Freeze and when you have enough, make Cornish pasties. Or pigs-in-blankets, using smallish sausages or free-range beef hot dogs, cut into thirds, and wrapped 1 1/2 times with 1-inch strips, which you've painted (side facing in) lightly with stone ground mustard before wrapping baking.
I do exactly what betteirene does. Or you could sprinkle the dough with guyere cheese and bake. For my blue cheese crust this week, I combined all the scraps, rolled them out into a rectangle and sliced long strips about 1/2" wide with a sharp knife. With each strip, I pressed one end onto a cookie sheet, twisted the dough carefully a few times along its length, and pressed the other end onto the sheet.

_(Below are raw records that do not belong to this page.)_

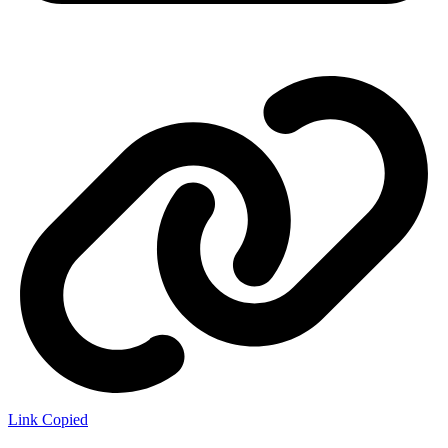
Link Copied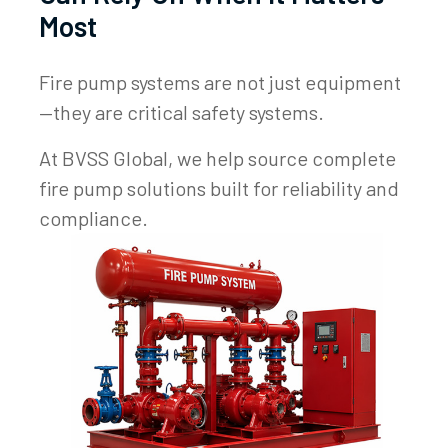
Most
Fire pump systems are not just equipment
—they are critical safety systems.
At BVSS Global, we help source complete
fire pump solutions built for reliability and
compliance.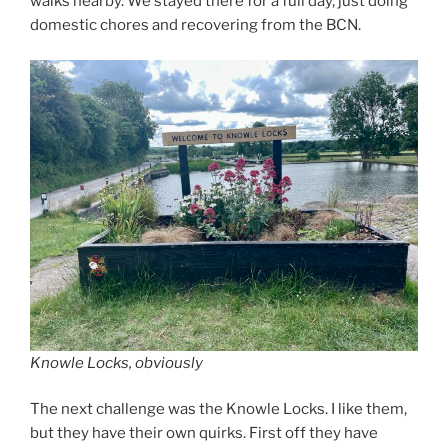
walks nearby. We stayed there for a full day, just doing
domestic chores and recovering from the BCN.
Knowle Locks, obviously
The next challenge was the Knowle Locks. I like them,
but they have their own quirks. First off they have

I popped into the freezer for 15 minutes or so (so it would hold it's shape during baking) and then baked them off for fancy little savory cookies to go with some of Oui, Chef's red pepper soup.

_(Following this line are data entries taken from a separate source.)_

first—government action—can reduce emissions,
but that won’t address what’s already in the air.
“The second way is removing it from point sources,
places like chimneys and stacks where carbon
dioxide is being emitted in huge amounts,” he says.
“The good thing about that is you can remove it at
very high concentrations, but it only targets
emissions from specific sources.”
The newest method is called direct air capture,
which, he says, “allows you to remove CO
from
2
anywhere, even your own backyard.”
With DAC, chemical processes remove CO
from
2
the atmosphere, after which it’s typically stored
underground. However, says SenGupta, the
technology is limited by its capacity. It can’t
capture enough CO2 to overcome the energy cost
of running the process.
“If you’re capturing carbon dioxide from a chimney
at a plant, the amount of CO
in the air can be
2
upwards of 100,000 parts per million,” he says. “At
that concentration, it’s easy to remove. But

During the pastry unit in culinary school (one of the happiest periods of my life), we tossed our scraps with sugar & cinnamon, pressed them together and baked them in muffin tins to make something a bit like monkey bread or bakers' muffins (more on those at this blog: http://bit.ly/9xLPaH).
Workin' on this week's contest, are you? Roll out the dough, cut into strips, sprinkle with cinnamon sugar, bake, serve with hot tea (for me) or apple juice and make the grandkids really happy. I just got done doing this. Unfortunately, the pie I made for dessert is a milk chocolate cream, which I don't think counts as an autumn pie, even though we all know that chocolate knows no season.